STATE and federal police are chasing one of Australia's largest heroin importations amid concerns it will lead to a flood of the drug in Sydney and Melbourne and further enrich one of the country's most powerful bike gangs, the Comanchero.

A shipment of 175 kilograms of Chinese heroin, worth more than $50 million - which would translate into more than 4 million hits on the street - arrived at Port Botany in Sydney from Bangkok in late July.

The shipment was organised by an international crime network in the weeks before one of Australia's biggest organised crime probes, Operation Hoffman, arrested key syndicate members.

 

Police working with Operation Hoffman seized 28 kilograms of the heroin in Mascot when they arrested two of the syndicate members last month, but 70 kilograms made their way to a notorious Sydney heroin dealer and 77 kilograms to two senior Comanchero figures.

Underworld sources have confirmed that about two weeks later the same two Comanchero figures kidnapped, bashed and tortured the Sydney dealer to obtain his 70 kilograms.

They forced him to pull over as he drove in Sydney's inner west by flashing police-issue blue and red lights at him.

But when he got out of the car in an alley behind the Garry Owen Hotel in Rozelle, one of the men fired a shot from a nine-millimetre pistol and the dealer was then taken elsewhere.

He was handcuffed, bashed and tortured.
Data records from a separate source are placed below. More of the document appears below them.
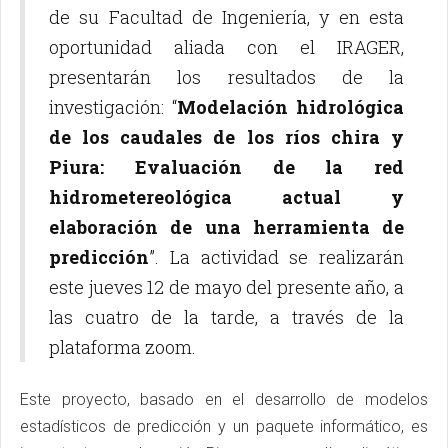
de su Facultad de Ingeniería, y en esta
oportunidad aliada con el IRAGER,
presentarán los resultados de la
investigación: “
Modelación hidrológica
de los caudales de los ríos chira y
Piura: Evaluación de la red
hidrometereológica actual y
elaboración de una herramienta de
predicción
”. La actividad se realizarán
este jueves 12 de mayo del presente año, a
las cuatro de la tarde, a través de la
plataforma zoom.
Este proyecto, basado en el desarrollo de modelos
estadísticos de predicción y un paquete informático, es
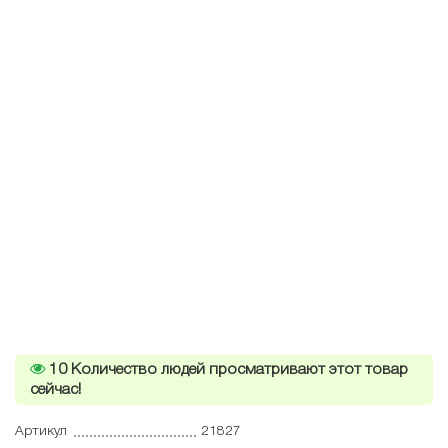
10
Количество людей просматривают этот товар
сейчас!
Артикул
21827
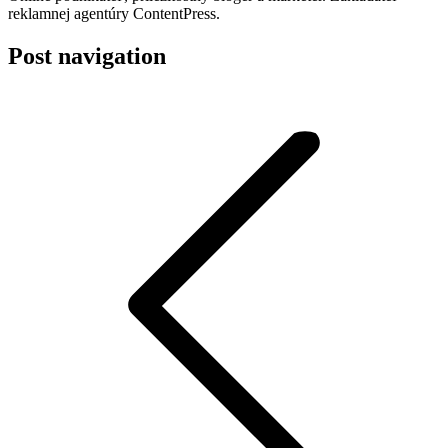
reklamnej agentúry ContentPress.
Post navigation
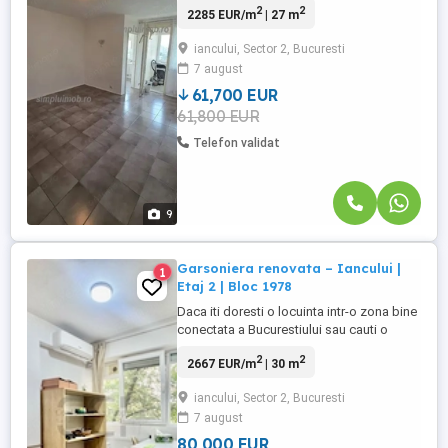
2
2
2285 EUR/m
| 27 m
de mers pe jos de stația de metrou și în
imediata vecinătate a Colegiului Național
iancului, Sector 2, Bucuresti
„Iulia Hasdeu”. Locuința este amplasată la
7 august
etajul 9 din 10 al unui imobil construit în
anul 1965, ...
61,700 EUR
61,800 EUR
Telefon validat
9
Garsoniera renovata – Iancului |
1
Etaj 2 | Bloc 1978
Daca iti doresti o locuinta intr-o zona bine
conectata a Bucurestiului sau cauti o
investitie cu potential foarte bun pentru
2
2
2667 EUR/m
| 30 m
inchiriere, aceasta garsoniera din zona
Iancului merita vazuta. Situata la etajul 2 al
iancului, Sector 2, Bucuresti
unui bloc construit in 1978, locuinta are o
7 august
suprafata utila de 30 mp si a fost
renovata, ...
80 000 EUR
Eventually he revealed the location of his heroin, as well as a stash of cash amounting to between $700,000 and $1 million.

It is understood the 147 kilograms is to be sold in Sydney and Melbourne.

Sources suggest the import comprised 500 350-gram blocks of heroin and is almost double the size of the total heroin seizures in the year to June last year.

The heroin theft and sales by the two Comanchero figures are seen by some underworld sources as an attempt to capitalise on the arrests of senior crime figures by Operation Hoffman, which finished last month.

The Herald revealed Operation Hoffman - a two-year, multi-agency probe led by the Australian Crime Commission - exposed an international drug import network of triads, Comanchero bikies, corrupt officials and waterfront workers.

One of the key Hoffman figures, Hakan Ayik, is on the run after NSW police issued an arrest warrant last month in connection to his alleged involvement in the heroin importation.

The collapse of the syndicate, as well as the heroin importation and its consequences, also open a window into the large world of transnational organised crime and the role it plays in Australia.

The revelation of the import comes just a day after the Herald revealed that one of the world's most powerful organised crime syndicates, the Mexican Sinaloa Cartel, had infiltrated Australia, importing more than half the cocaine used on the east coast over the past two years.

One of the two Comanchero linked to the theft of the heroin and its recent distribution is one of the gang's most senior figures.

Since the drug theft the pair have made no secret of their crime and have been proclaiming its success loudly around the city. The blatant rip-off has also served to increase the reputation of the Comanchero.

A senior law enforcement source said the theft had caused nervousness in the criminal milieu in both Sydney and Melbourne.

''There'll be a whole lot of drug dealers very, very concerned about what they did, because if they've done it once, they could do it again,'' he said.